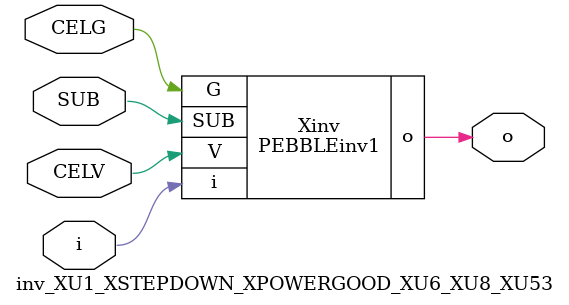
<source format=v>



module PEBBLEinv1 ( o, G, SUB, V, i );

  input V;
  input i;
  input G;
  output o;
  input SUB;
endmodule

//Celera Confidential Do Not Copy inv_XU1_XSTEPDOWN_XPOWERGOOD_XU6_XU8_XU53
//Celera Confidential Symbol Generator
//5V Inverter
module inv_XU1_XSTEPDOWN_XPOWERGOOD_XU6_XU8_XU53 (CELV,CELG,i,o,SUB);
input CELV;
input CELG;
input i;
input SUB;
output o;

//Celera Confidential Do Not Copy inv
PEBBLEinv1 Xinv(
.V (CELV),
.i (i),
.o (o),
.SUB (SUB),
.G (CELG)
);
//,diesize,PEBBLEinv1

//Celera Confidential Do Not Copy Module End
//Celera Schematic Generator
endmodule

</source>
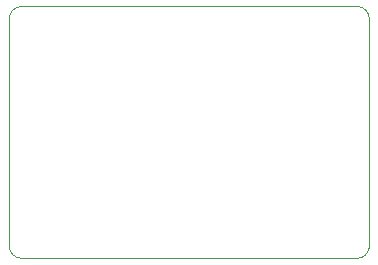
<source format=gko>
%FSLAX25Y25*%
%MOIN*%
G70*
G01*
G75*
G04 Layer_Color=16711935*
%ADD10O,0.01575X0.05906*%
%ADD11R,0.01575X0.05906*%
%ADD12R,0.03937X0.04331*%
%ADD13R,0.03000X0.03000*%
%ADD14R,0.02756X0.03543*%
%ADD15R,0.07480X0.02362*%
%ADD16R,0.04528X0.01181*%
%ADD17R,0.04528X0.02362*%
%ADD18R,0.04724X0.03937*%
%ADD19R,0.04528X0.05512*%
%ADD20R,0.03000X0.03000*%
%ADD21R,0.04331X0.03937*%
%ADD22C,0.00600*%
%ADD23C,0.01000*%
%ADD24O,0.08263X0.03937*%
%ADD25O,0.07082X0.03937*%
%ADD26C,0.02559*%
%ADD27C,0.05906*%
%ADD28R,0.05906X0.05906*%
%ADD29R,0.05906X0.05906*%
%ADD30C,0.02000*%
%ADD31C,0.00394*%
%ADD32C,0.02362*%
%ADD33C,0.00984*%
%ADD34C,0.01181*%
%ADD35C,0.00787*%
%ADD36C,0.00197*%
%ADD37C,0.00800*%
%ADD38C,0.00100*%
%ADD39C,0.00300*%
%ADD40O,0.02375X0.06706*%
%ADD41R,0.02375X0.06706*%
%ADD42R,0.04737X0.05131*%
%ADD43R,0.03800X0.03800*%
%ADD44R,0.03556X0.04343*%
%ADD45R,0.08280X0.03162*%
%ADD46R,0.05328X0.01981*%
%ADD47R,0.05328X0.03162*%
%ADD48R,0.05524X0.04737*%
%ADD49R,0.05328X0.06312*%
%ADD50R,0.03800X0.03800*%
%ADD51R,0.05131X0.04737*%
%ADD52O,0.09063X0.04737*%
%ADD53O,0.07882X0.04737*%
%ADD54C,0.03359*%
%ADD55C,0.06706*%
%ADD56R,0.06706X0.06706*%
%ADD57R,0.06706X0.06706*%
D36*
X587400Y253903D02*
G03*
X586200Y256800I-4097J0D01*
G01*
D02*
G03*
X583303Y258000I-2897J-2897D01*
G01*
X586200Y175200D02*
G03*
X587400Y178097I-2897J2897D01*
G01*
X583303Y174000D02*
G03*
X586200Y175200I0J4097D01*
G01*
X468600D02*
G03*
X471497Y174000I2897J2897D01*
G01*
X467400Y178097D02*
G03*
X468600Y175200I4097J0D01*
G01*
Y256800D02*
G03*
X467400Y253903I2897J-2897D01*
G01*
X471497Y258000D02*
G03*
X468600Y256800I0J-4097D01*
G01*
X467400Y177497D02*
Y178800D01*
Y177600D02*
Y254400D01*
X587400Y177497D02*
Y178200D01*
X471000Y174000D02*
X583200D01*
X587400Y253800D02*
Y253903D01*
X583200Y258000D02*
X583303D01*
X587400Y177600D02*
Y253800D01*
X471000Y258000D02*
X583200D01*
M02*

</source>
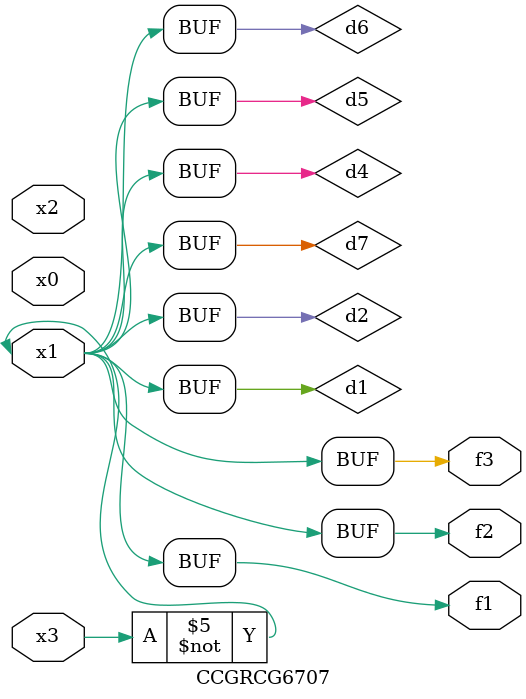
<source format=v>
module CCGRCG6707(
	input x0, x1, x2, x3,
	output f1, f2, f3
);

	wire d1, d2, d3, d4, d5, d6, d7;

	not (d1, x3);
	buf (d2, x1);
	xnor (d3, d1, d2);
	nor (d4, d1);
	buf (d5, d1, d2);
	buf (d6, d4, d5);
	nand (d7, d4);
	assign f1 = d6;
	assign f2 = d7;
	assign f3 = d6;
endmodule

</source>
——
Copy each entry exactly as written, and drop the pictures from the copy.

<source format=v>



module PEBBLEinv1 ( o, G, SUB, V, i );

  input V;
  input i;
  input G;
  output o;
  input SUB;
endmodule

//Celera Confidential Do Not Copy inv_XU1_XSTEPDOWN_XPOWERGOOD_XU6_XU8_XU53
//Celera Confidential Symbol Generator
//5V Inverter
module inv_XU1_XSTEPDOWN_XPOWERGOOD_XU6_XU8_XU53 (CELV,CELG,i,o,SUB);
input CELV;
input CELG;
input i;
input SUB;
output o;

//Celera Confidential Do Not Copy inv
PEBBLEinv1 Xinv(
.V (CELV),
.i (i),
.o (o),
.SUB (SUB),
.G (CELG)
);
//,diesize,PEBBLEinv1

//Celera Confidential Do Not Copy Module End
//Celera Schematic Generator
endmodule

</source>
<source format=gko>
%FSLAX25Y25*%
%MOIN*%
G70*
G01*
G75*
G04 Layer_Color=16711935*
%ADD10O,0.01575X0.05906*%
%ADD11R,0.01575X0.05906*%
%ADD12R,0.03937X0.04331*%
%ADD13R,0.03000X0.03000*%
%ADD14R,0.02756X0.03543*%
%ADD15R,0.07480X0.02362*%
%ADD16R,0.04528X0.01181*%
%ADD17R,0.04528X0.02362*%
%ADD18R,0.04724X0.03937*%
%ADD19R,0.04528X0.05512*%
%ADD20R,0.03000X0.03000*%
%ADD21R,0.04331X0.03937*%
%ADD22C,0.00600*%
%ADD23C,0.01000*%
%ADD24O,0.08263X0.03937*%
%ADD25O,0.07082X0.03937*%
%ADD26C,0.02559*%
%ADD27C,0.05906*%
%ADD28R,0.05906X0.05906*%
%ADD29R,0.05906X0.05906*%
%ADD30C,0.02000*%
%ADD31C,0.00394*%
%ADD32C,0.02362*%
%ADD33C,0.00984*%
%ADD34C,0.01181*%
%ADD35C,0.00787*%
%ADD36C,0.00197*%
%ADD37C,0.00800*%
%ADD38C,0.00100*%
%ADD39C,0.00300*%
%ADD40O,0.02375X0.06706*%
%ADD41R,0.02375X0.06706*%
%ADD42R,0.04737X0.05131*%
%ADD43R,0.03800X0.03800*%
%ADD44R,0.03556X0.04343*%
%ADD45R,0.08280X0.03162*%
%ADD46R,0.05328X0.01981*%
%ADD47R,0.05328X0.03162*%
%ADD48R,0.05524X0.04737*%
%ADD49R,0.05328X0.06312*%
%ADD50R,0.03800X0.03800*%
%ADD51R,0.05131X0.04737*%
%ADD52O,0.09063X0.04737*%
%ADD53O,0.07882X0.04737*%
%ADD54C,0.03359*%
%ADD55C,0.06706*%
%ADD56R,0.06706X0.06706*%
%ADD57R,0.06706X0.06706*%
D36*
X587400Y253903D02*
G03*
X586200Y256800I-4097J0D01*
G01*
D02*
G03*
X583303Y258000I-2897J-2897D01*
G01*
X586200Y175200D02*
G03*
X587400Y178097I-2897J2897D01*
G01*
X583303Y174000D02*
G03*
X586200Y175200I0J4097D01*
G01*
X468600D02*
G03*
X471497Y174000I2897J2897D01*
G01*
X467400Y178097D02*
G03*
X468600Y175200I4097J0D01*
G01*
Y256800D02*
G03*
X467400Y253903I2897J-2897D01*
G01*
X471497Y258000D02*
G03*
X468600Y256800I0J-4097D01*
G01*
X467400Y177497D02*
Y178800D01*
Y177600D02*
Y254400D01*
X587400Y177497D02*
Y178200D01*
X471000Y174000D02*
X583200D01*
X587400Y253800D02*
Y253903D01*
X583200Y258000D02*
X583303D01*
X587400Y177600D02*
Y253800D01*
X471000Y258000D02*
X583200D01*
M02*

</source>
<source format=v>
module CCGRCG6707(
	input x0, x1, x2, x3,
	output f1, f2, f3
);

	wire d1, d2, d3, d4, d5, d6, d7;

	not (d1, x3);
	buf (d2, x1);
	xnor (d3, d1, d2);
	nor (d4, d1);
	buf (d5, d1, d2);
	buf (d6, d4, d5);
	nand (d7, d4);
	assign f1 = d6;
	assign f2 = d7;
	assign f3 = d6;
endmodule

</source>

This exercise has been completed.